**What to do:** Without the pictures, print the lines running from the beginning of the material to the line containing "50: (794, 265)", both ends included.

**Data in this exercise:**

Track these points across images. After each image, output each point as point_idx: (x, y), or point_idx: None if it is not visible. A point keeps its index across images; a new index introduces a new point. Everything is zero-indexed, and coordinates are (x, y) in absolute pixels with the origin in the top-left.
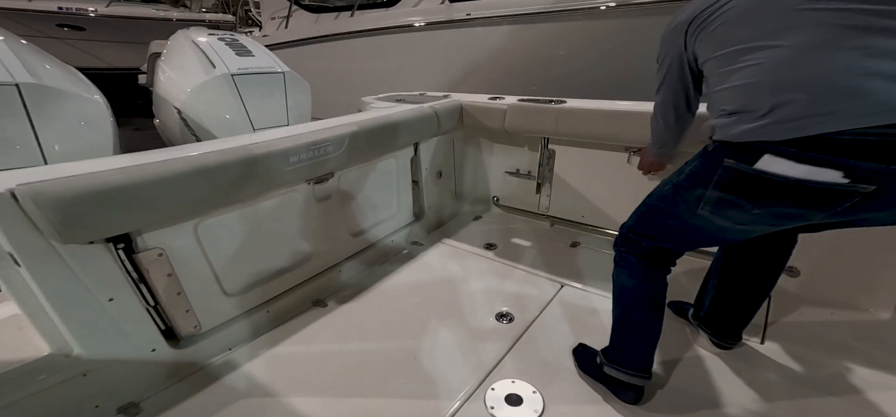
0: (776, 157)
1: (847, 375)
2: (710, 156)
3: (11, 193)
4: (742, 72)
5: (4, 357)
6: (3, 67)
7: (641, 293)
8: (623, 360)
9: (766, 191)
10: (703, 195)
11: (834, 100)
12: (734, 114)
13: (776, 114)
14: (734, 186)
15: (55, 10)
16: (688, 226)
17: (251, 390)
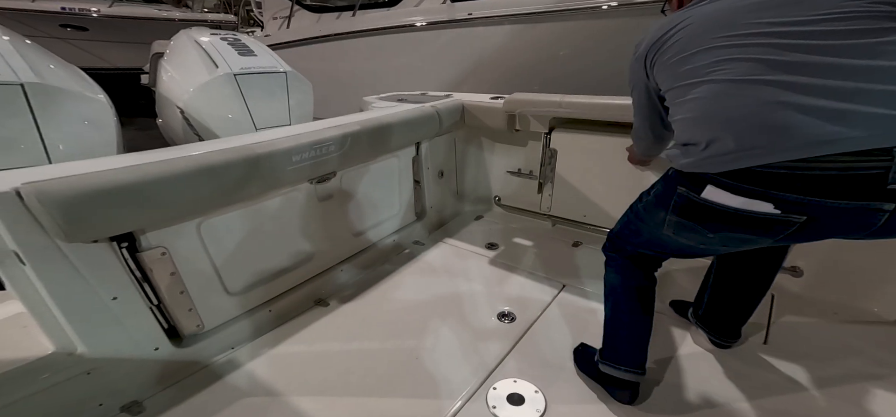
0: (717, 188)
1: (851, 377)
2: (669, 181)
3: (16, 192)
4: (687, 105)
5: (9, 356)
6: (7, 67)
7: (629, 290)
8: (616, 357)
9: (714, 218)
10: (664, 217)
11: (758, 134)
12: (684, 146)
13: (712, 148)
14: (688, 212)
15: (58, 11)
16: (661, 240)
17: (253, 389)
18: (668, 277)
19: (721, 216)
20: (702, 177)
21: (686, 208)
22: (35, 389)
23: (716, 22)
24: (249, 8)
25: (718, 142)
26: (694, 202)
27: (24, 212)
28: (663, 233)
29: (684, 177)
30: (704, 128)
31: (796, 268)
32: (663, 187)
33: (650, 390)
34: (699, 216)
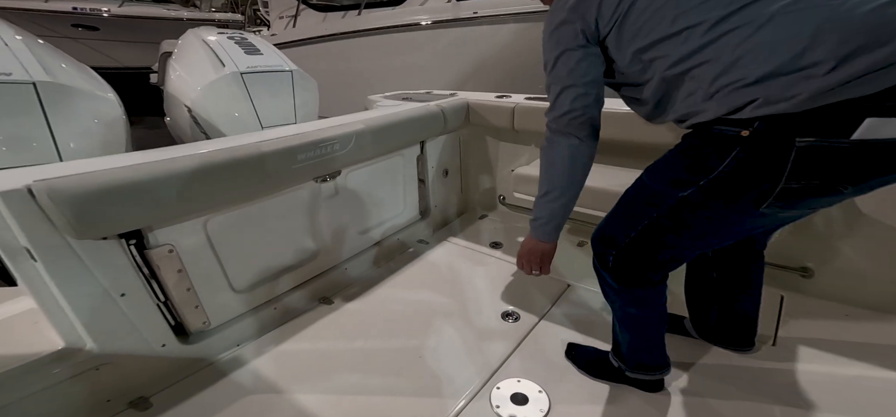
0: (882, 119)
1: (861, 378)
2: (759, 139)
3: (29, 189)
4: (762, 28)
5: (20, 351)
6: (21, 66)
7: (659, 316)
8: (646, 367)
9: (866, 164)
10: (765, 192)
11: None
12: (771, 78)
13: (856, 62)
14: (817, 170)
15: (70, 11)
16: (727, 233)
17: (258, 386)
18: None
19: (879, 156)
20: (850, 109)
21: (813, 164)
22: (45, 384)
23: None
24: (256, 7)
25: (867, 52)
26: (834, 150)
27: (35, 210)
28: (746, 221)
29: (801, 119)
30: (823, 39)
31: (807, 269)
32: (746, 155)
33: (657, 392)
34: (838, 170)
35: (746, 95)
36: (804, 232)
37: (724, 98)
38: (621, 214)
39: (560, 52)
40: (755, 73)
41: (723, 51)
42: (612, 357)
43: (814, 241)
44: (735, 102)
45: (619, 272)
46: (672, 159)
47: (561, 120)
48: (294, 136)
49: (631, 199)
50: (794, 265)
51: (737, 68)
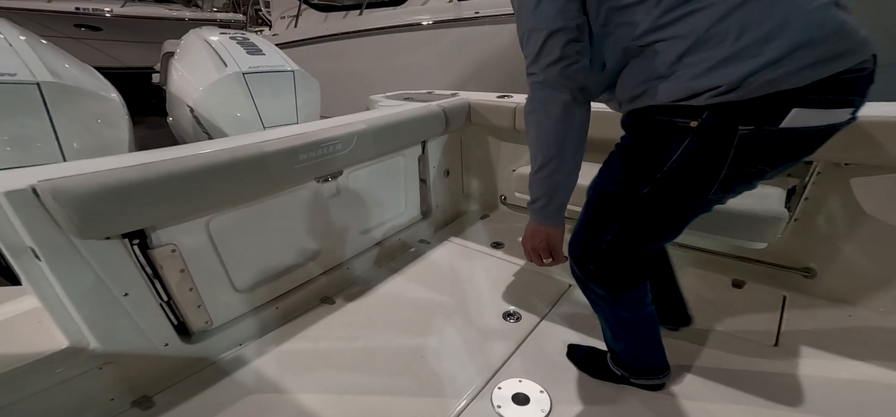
0: (804, 109)
1: (864, 379)
2: (708, 126)
3: (33, 189)
4: (716, 8)
5: (25, 350)
6: (25, 66)
7: (650, 318)
8: (648, 372)
9: (787, 149)
10: (718, 174)
11: (835, 37)
12: (721, 66)
13: (793, 59)
14: (754, 154)
15: (73, 11)
16: (688, 216)
17: (260, 385)
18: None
19: (799, 144)
20: (780, 99)
21: (755, 149)
22: (49, 383)
23: None
24: (258, 7)
25: (808, 48)
26: (767, 135)
27: (40, 209)
28: (701, 203)
29: (740, 108)
30: (760, 34)
31: (809, 270)
32: (697, 145)
33: (661, 390)
34: (774, 154)
35: (708, 81)
36: (806, 232)
37: (688, 81)
38: (591, 224)
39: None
40: (719, 55)
41: (693, 28)
42: (612, 365)
43: (816, 242)
44: (695, 87)
45: (603, 279)
46: (624, 159)
47: (552, 69)
48: (296, 136)
49: (596, 206)
50: (797, 265)
51: (703, 48)
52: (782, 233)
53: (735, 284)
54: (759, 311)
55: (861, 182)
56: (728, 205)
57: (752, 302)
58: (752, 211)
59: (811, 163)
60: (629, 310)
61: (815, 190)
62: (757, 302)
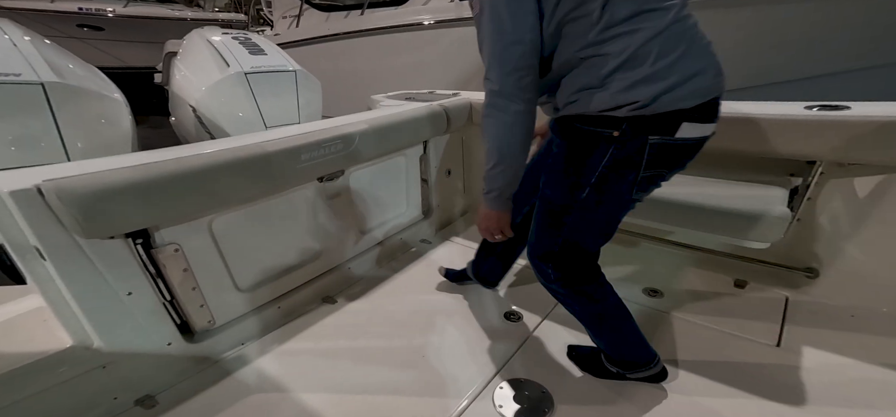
0: (691, 124)
1: (868, 380)
2: (627, 136)
3: (38, 189)
4: (636, 36)
5: (29, 349)
6: (29, 67)
7: (617, 305)
8: (640, 363)
9: (680, 156)
10: (635, 178)
11: (709, 65)
12: (632, 87)
13: (688, 85)
14: (660, 160)
15: (75, 11)
16: (618, 216)
17: (262, 385)
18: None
19: (685, 151)
20: (675, 116)
21: (661, 155)
22: (54, 382)
23: None
24: (259, 7)
25: (697, 78)
26: (668, 146)
27: (44, 209)
28: (627, 202)
29: (648, 122)
30: (671, 63)
31: (812, 270)
32: (618, 152)
33: (660, 391)
34: (671, 158)
35: (630, 96)
36: (809, 232)
37: (615, 93)
38: (543, 231)
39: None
40: (640, 75)
41: (625, 47)
42: (606, 364)
43: (819, 242)
44: (620, 100)
45: (562, 279)
46: (563, 168)
47: (507, 80)
48: (298, 136)
49: (545, 215)
50: (799, 265)
51: (630, 67)
52: (785, 233)
53: (737, 284)
54: (761, 311)
55: (864, 181)
56: (731, 205)
57: (754, 302)
58: (754, 212)
59: (814, 163)
60: (594, 304)
61: (818, 189)
62: (759, 303)
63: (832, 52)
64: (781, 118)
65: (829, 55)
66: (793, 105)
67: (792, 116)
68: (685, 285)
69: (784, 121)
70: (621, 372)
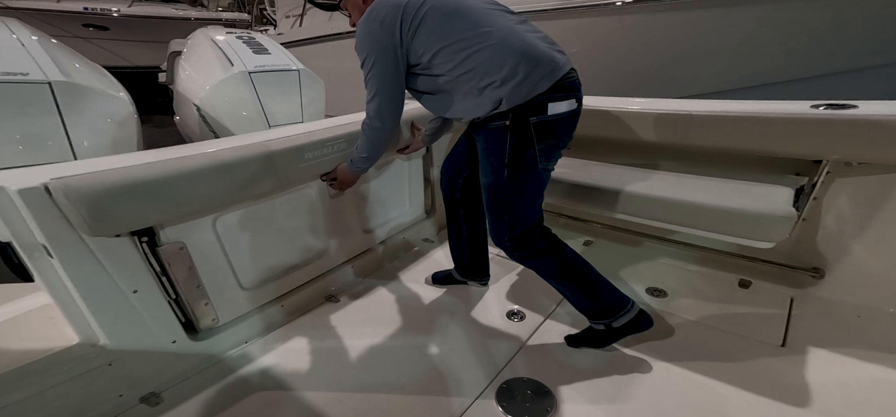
0: (554, 102)
1: (874, 380)
2: (515, 124)
3: (45, 187)
4: (485, 52)
5: (37, 346)
6: (36, 66)
7: (573, 255)
8: (617, 306)
9: (560, 127)
10: (535, 151)
11: (546, 58)
12: (500, 85)
13: (534, 74)
14: (545, 132)
15: (81, 11)
16: (545, 182)
17: (266, 383)
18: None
19: (562, 123)
20: (539, 100)
21: (543, 130)
22: (60, 379)
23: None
24: (263, 6)
25: (537, 69)
26: (545, 121)
27: (52, 207)
28: (543, 170)
29: (524, 108)
30: (515, 63)
31: (817, 270)
32: (514, 135)
33: (665, 389)
34: (553, 131)
35: (497, 95)
36: (815, 232)
37: (487, 97)
38: (494, 216)
39: (376, 53)
40: (498, 80)
41: (477, 64)
42: (593, 324)
43: (825, 242)
44: (494, 99)
45: (519, 246)
46: (486, 161)
47: (377, 114)
48: (301, 135)
49: (487, 203)
50: (805, 265)
51: (488, 76)
52: (790, 233)
53: (741, 284)
54: (766, 311)
55: (871, 181)
56: (736, 205)
57: (758, 302)
58: (759, 211)
59: (820, 162)
60: (553, 256)
61: (824, 189)
62: (764, 302)
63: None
64: (787, 117)
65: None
66: (799, 104)
67: (798, 115)
68: (689, 285)
69: (790, 120)
70: (608, 324)
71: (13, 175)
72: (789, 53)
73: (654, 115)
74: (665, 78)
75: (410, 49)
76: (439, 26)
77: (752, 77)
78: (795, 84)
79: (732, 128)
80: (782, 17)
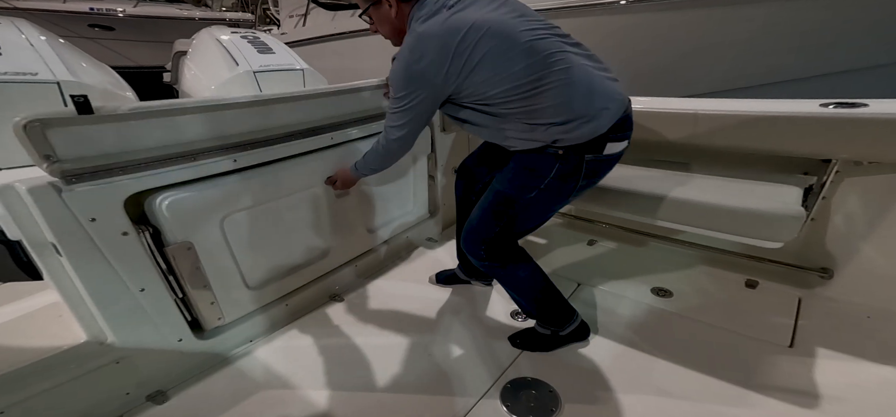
0: (613, 142)
1: (883, 382)
2: (568, 157)
3: (54, 186)
4: (551, 92)
5: (45, 344)
6: (46, 66)
7: (536, 269)
8: (567, 318)
9: (607, 166)
10: (574, 187)
11: (612, 99)
12: (564, 123)
13: (603, 116)
14: (594, 171)
15: (87, 11)
16: (548, 215)
17: (270, 381)
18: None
19: (611, 162)
20: (601, 139)
21: (593, 168)
22: (68, 377)
23: (505, 30)
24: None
25: (606, 110)
26: (600, 160)
27: (61, 205)
28: (562, 203)
29: (583, 146)
30: (584, 103)
31: (826, 270)
32: (561, 165)
33: (670, 390)
34: (601, 170)
35: (556, 133)
36: (824, 231)
37: (543, 133)
38: (486, 219)
39: (415, 92)
40: (563, 118)
41: (540, 102)
42: (540, 329)
43: (834, 242)
44: (551, 136)
45: (493, 255)
46: (517, 174)
47: (401, 141)
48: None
49: (490, 205)
50: (813, 265)
51: (554, 114)
52: (798, 233)
53: (748, 284)
54: (773, 312)
55: (881, 180)
56: (743, 204)
57: (766, 302)
58: (767, 211)
59: (829, 161)
60: (521, 270)
61: (833, 188)
62: (771, 303)
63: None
64: (796, 116)
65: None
66: (808, 103)
67: (807, 114)
68: (694, 285)
69: (799, 119)
70: (556, 332)
71: (23, 173)
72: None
73: (659, 114)
74: (670, 76)
75: (461, 87)
76: (501, 66)
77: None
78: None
79: (740, 127)
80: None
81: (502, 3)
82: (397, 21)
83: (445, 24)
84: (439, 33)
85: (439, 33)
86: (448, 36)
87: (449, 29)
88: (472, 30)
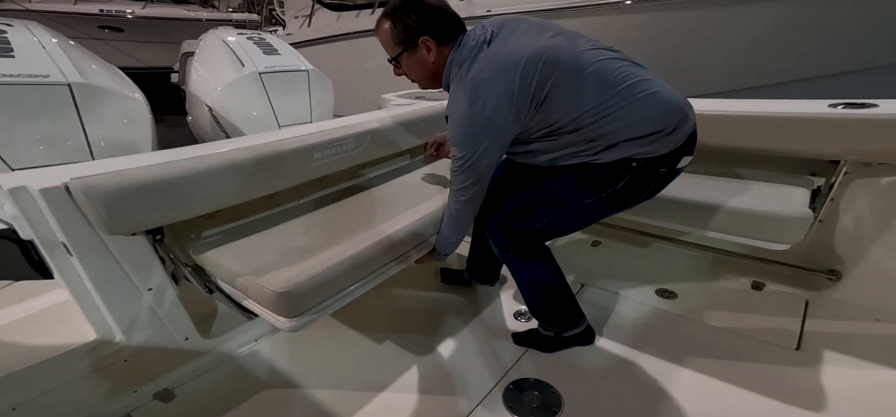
0: (687, 156)
1: (891, 386)
2: (642, 169)
3: (65, 187)
4: (626, 111)
5: (55, 342)
6: (57, 68)
7: (557, 270)
8: (574, 320)
9: (670, 180)
10: (640, 198)
11: (685, 113)
12: (641, 138)
13: (679, 130)
14: (662, 184)
15: (97, 13)
16: (589, 221)
17: (275, 381)
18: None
19: (675, 176)
20: (676, 153)
21: (662, 181)
22: (78, 374)
23: (565, 58)
24: (272, 7)
25: (683, 124)
26: (671, 172)
27: (72, 206)
28: (614, 212)
29: (659, 159)
30: (660, 118)
31: (834, 272)
32: (633, 176)
33: (674, 393)
34: (666, 183)
35: (630, 148)
36: (832, 233)
37: (612, 152)
38: (523, 214)
39: (481, 143)
40: (641, 133)
41: (614, 121)
42: (543, 331)
43: (842, 243)
44: (623, 154)
45: (521, 250)
46: (577, 178)
47: (471, 205)
48: (310, 135)
49: (535, 200)
50: (821, 267)
51: (633, 131)
52: (806, 235)
53: (754, 286)
54: (780, 314)
55: (891, 181)
56: (750, 205)
57: (772, 304)
58: (775, 212)
59: (838, 163)
60: (542, 268)
61: (842, 190)
62: (778, 305)
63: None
64: (804, 116)
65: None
66: (816, 103)
67: (815, 115)
68: (700, 287)
69: (807, 120)
70: (559, 333)
71: (35, 174)
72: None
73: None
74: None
75: (529, 124)
76: (571, 93)
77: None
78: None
79: (747, 127)
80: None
81: (540, 29)
82: (434, 65)
83: (498, 63)
84: (496, 73)
85: (496, 73)
86: (507, 73)
87: (503, 66)
88: (530, 62)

**Task solution:**
Track these points across images. After each image, output each point as point_idx: (x, y), or point_idx: None if it is not visible. A point keeps its index across images; a new index introduces a new point. Everything is zero-indexed, and coordinates are (x, y) in absolute pixels with the origin in the top-left.
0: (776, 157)
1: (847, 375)
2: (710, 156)
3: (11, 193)
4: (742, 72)
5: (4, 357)
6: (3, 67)
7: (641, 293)
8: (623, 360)
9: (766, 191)
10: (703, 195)
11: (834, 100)
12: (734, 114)
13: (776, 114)
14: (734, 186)
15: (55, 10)
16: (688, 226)
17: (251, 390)
0: (717, 188)
1: (851, 377)
2: (669, 181)
3: (16, 192)
4: (687, 105)
5: (9, 356)
6: (7, 67)
7: (629, 290)
8: (616, 357)
9: (714, 218)
10: (664, 217)
11: (758, 134)
12: (684, 146)
13: (712, 148)
14: (688, 212)
15: (58, 11)
16: (661, 240)
17: (253, 389)
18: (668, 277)
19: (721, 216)
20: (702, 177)
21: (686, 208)
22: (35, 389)
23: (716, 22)
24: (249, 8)
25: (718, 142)
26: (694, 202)
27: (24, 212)
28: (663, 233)
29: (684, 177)
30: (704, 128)
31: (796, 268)
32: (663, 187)
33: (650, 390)
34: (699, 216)
0: (882, 119)
1: (861, 378)
2: (759, 139)
3: (29, 189)
4: (762, 28)
5: (20, 351)
6: (21, 66)
7: (659, 316)
8: (646, 367)
9: (866, 164)
10: (765, 192)
11: None
12: (771, 78)
13: (856, 62)
14: (817, 170)
15: (70, 11)
16: (727, 233)
17: (258, 386)
18: None
19: (879, 156)
20: (850, 109)
21: (813, 164)
22: (45, 384)
23: None
24: (256, 7)
25: (867, 52)
26: (834, 150)
27: (35, 210)
28: (746, 221)
29: (801, 119)
30: (823, 39)
31: (807, 269)
32: (746, 155)
33: (657, 392)
34: (838, 170)
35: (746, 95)
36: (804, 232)
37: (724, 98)
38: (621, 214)
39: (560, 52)
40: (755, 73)
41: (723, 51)
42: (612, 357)
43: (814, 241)
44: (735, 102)
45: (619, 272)
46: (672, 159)
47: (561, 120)
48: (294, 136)
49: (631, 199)
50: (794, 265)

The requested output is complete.